Using technology to identify where to grow is not the only area where tech plays a role. Roberts said that the company is now working on an app — yet to be released — that will be the epicenter of how guests interact to book places and manage their experience once there.
“Everything you can do by speaking to a human in a traditional hotel you will be able to do with the Domio app,” he said. That will include ordering room service, getting more towels, booking experiences and getting restaurant recommendations. “You can book your Uber through the Domio app, or sync your Spotify account to play music in the apartment.
And there are plans to extend the retail experience using the app. Roberts says it will be a “shoppable” experience where, if you like a sofa or piece of art in the place where you’re staying, you can order it for your own home. You can even order the same wallpaper that’s been designed to decorate Domio apartments.
Ripe for the booking
Although Airbnb has grown to be nearly as ubiquitous as hotels (and perhaps even more prominent, depending on who you are talking to), the wider travel and accommodation market is still ripe for the taking, estimated to reach $171 billion by 2023 and the highest growth sector in the travel industry.
“Airbnb has taught us that hotels are not the only place to stay,” said Hans Tung, GGV’s managing partner. “Domio is capitalizing on the global shift in short-term travel and the consumer demand for branded experiences. From my travels around the world, there is a large, underserved audience — millennials, families, business teams — who prefer the combined benefits of an apartment and hotel in a single branded experience.”
I mentioned to Roberts that the leasing model reminded me a little of WeWork, which itself does not own the property it curates and turns into office space for its tenants. (The SoftBank investor connection is interesting in that regard.) Roberts was very quick to say that it’s not the same kind of business, even if both are based around leased property re-rented out to tenants.

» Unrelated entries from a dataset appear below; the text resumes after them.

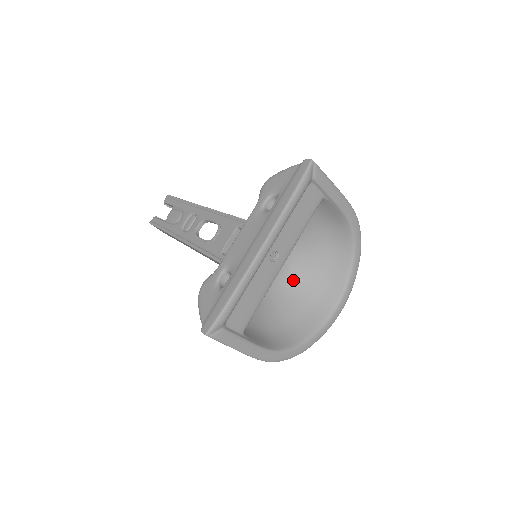
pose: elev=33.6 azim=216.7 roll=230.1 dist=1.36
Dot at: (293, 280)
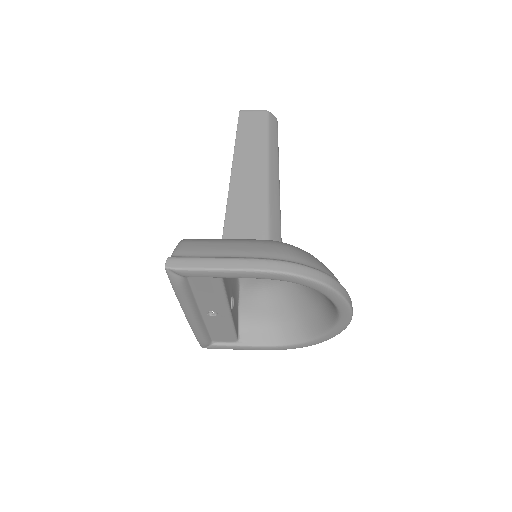
Dot at: occluded
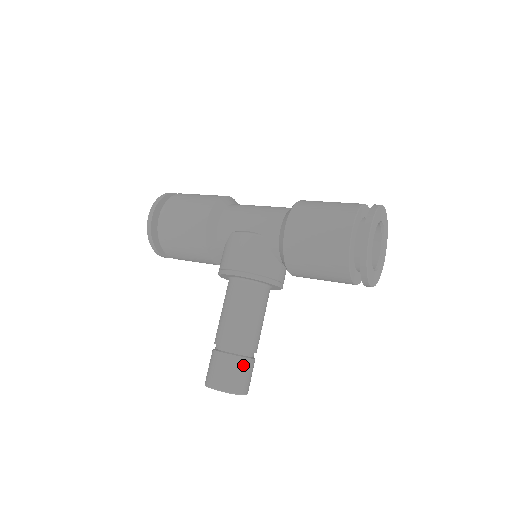
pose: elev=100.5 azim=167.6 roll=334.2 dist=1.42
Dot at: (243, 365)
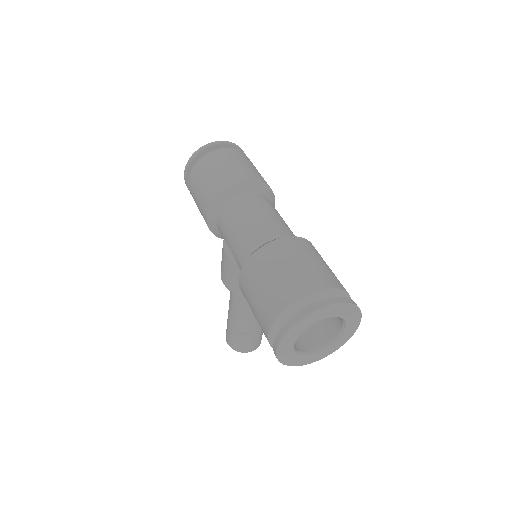
Dot at: (242, 338)
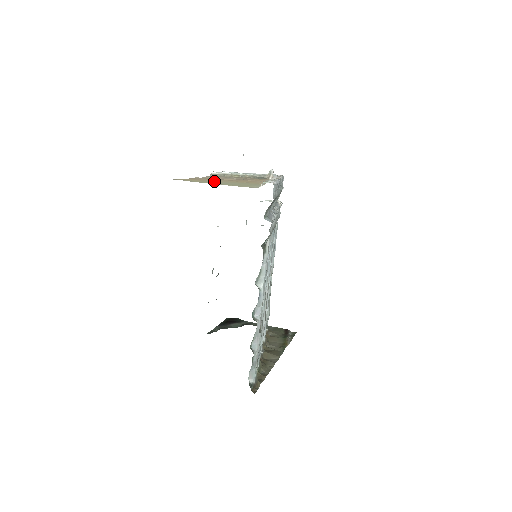
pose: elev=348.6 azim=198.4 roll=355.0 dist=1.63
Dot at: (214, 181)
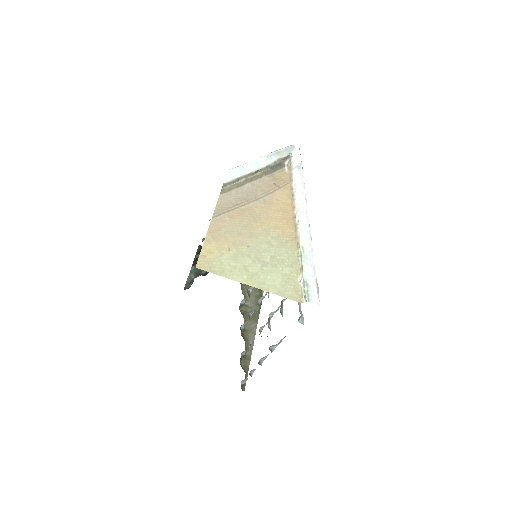
Dot at: (240, 243)
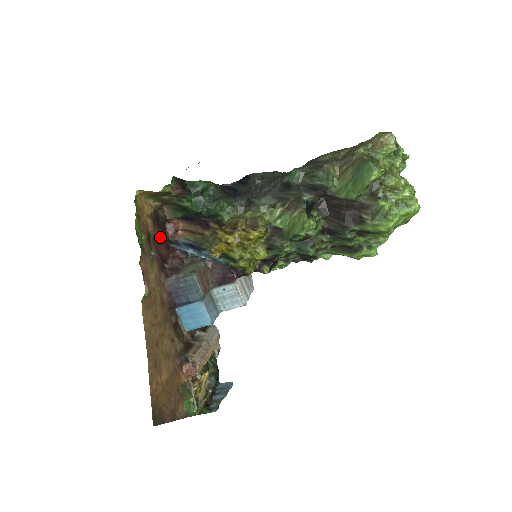
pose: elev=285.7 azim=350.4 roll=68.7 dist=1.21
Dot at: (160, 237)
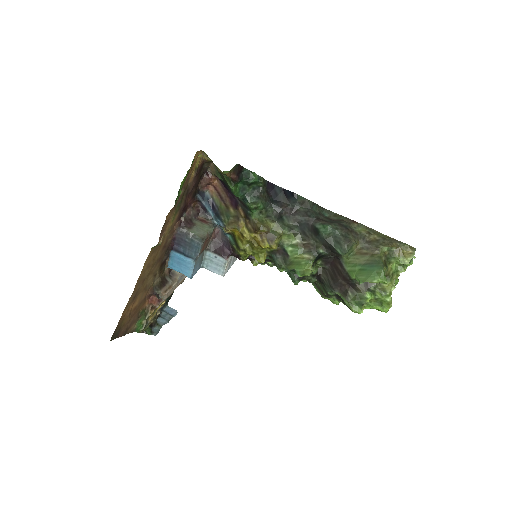
Dot at: (193, 188)
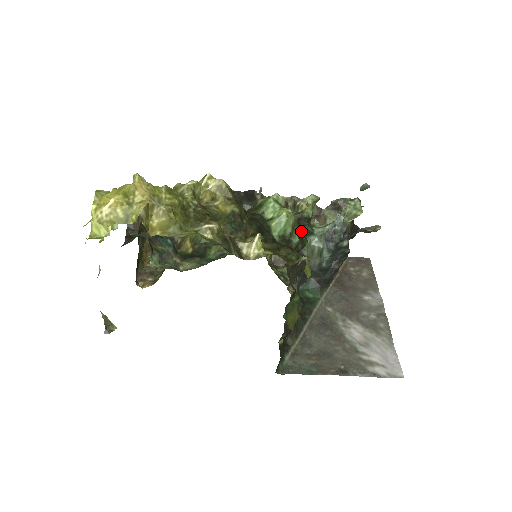
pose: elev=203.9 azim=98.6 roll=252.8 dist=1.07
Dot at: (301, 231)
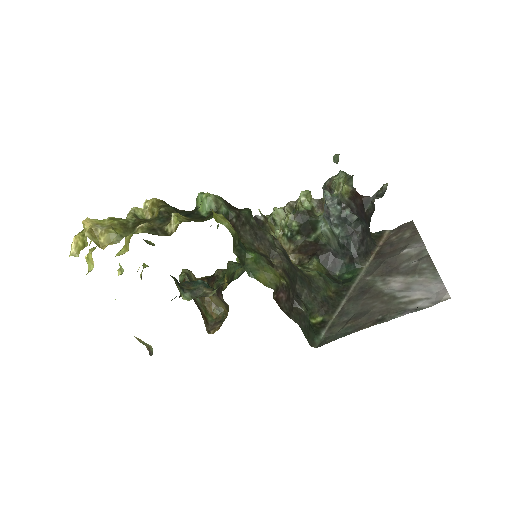
Dot at: (309, 225)
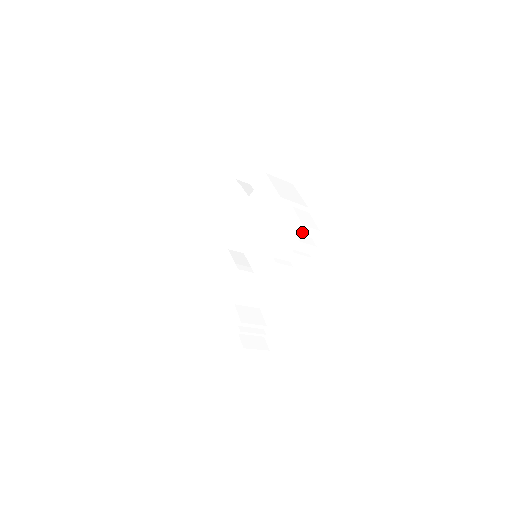
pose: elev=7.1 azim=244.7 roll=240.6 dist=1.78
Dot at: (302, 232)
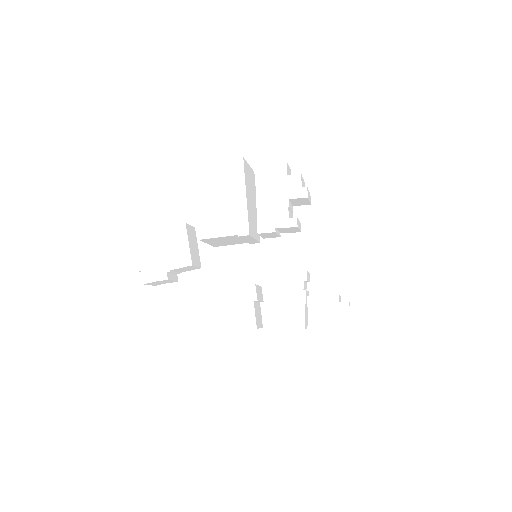
Dot at: (288, 173)
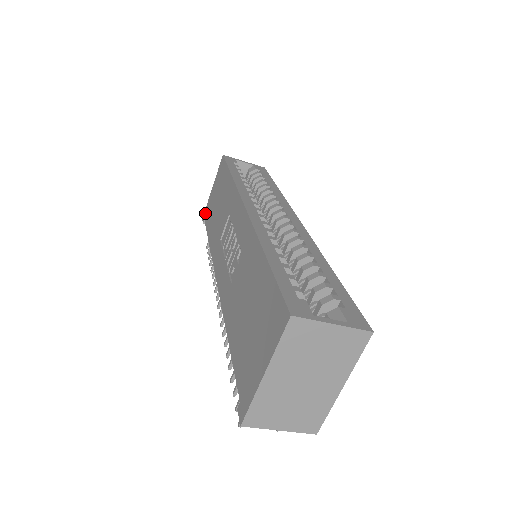
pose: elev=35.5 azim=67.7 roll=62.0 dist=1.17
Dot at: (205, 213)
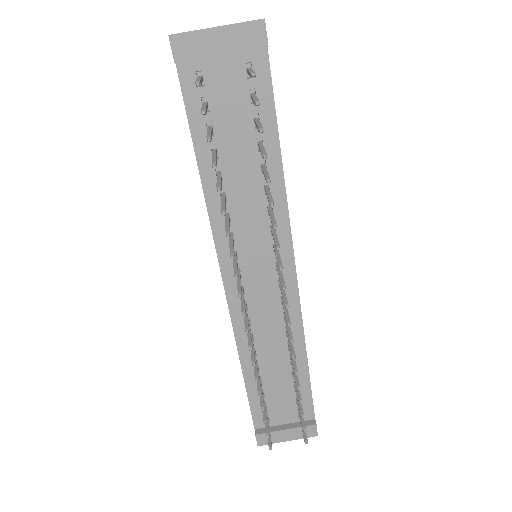
Dot at: occluded
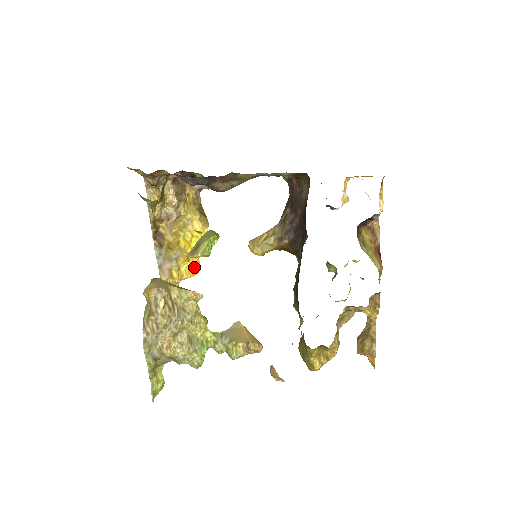
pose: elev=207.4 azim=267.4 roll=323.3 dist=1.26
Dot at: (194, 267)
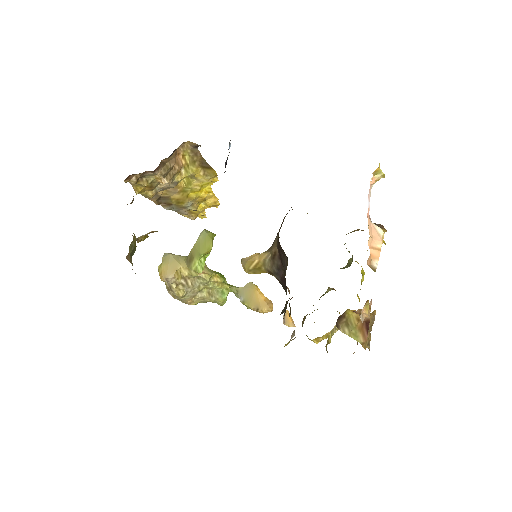
Dot at: (213, 203)
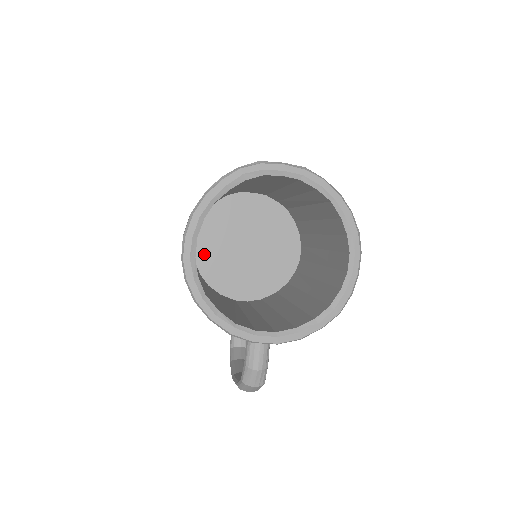
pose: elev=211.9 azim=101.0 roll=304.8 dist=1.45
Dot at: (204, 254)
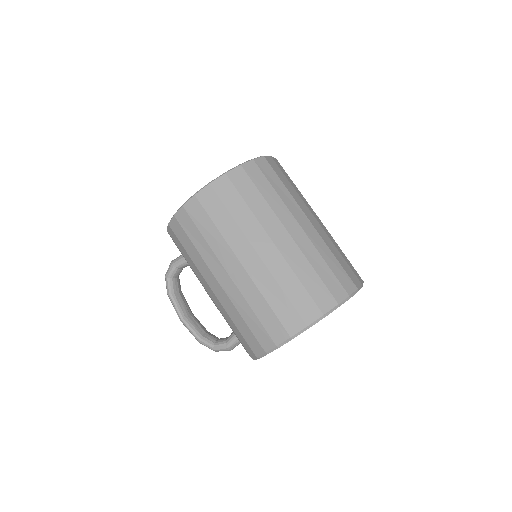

“One of the things we liked about Domio is that is very capital-efficient,” said Tung, “focusing on the model and payback period. The short-term nature of customer stays and the combination of experience/price required to maintain loyal customers are natural enforcers of efficient unit economics.”
“For GGV, Domio stands out in two ways,” he continued. “First, CEO Jay Roberts and the Domio team’s emphasis on execution is impressive, with expansion into 12 cities in just three years. They have the right combination of vision, speed and agility. Domio’s model can readily tap into the global opportunity as they have ambition to scale to new markets. The global travel and tourism spend is $2.8 trillion with 5 billion annual tourists. Global travelers like having the flexibility and convenience of both an apartment and hotel — with Domio they can have both.”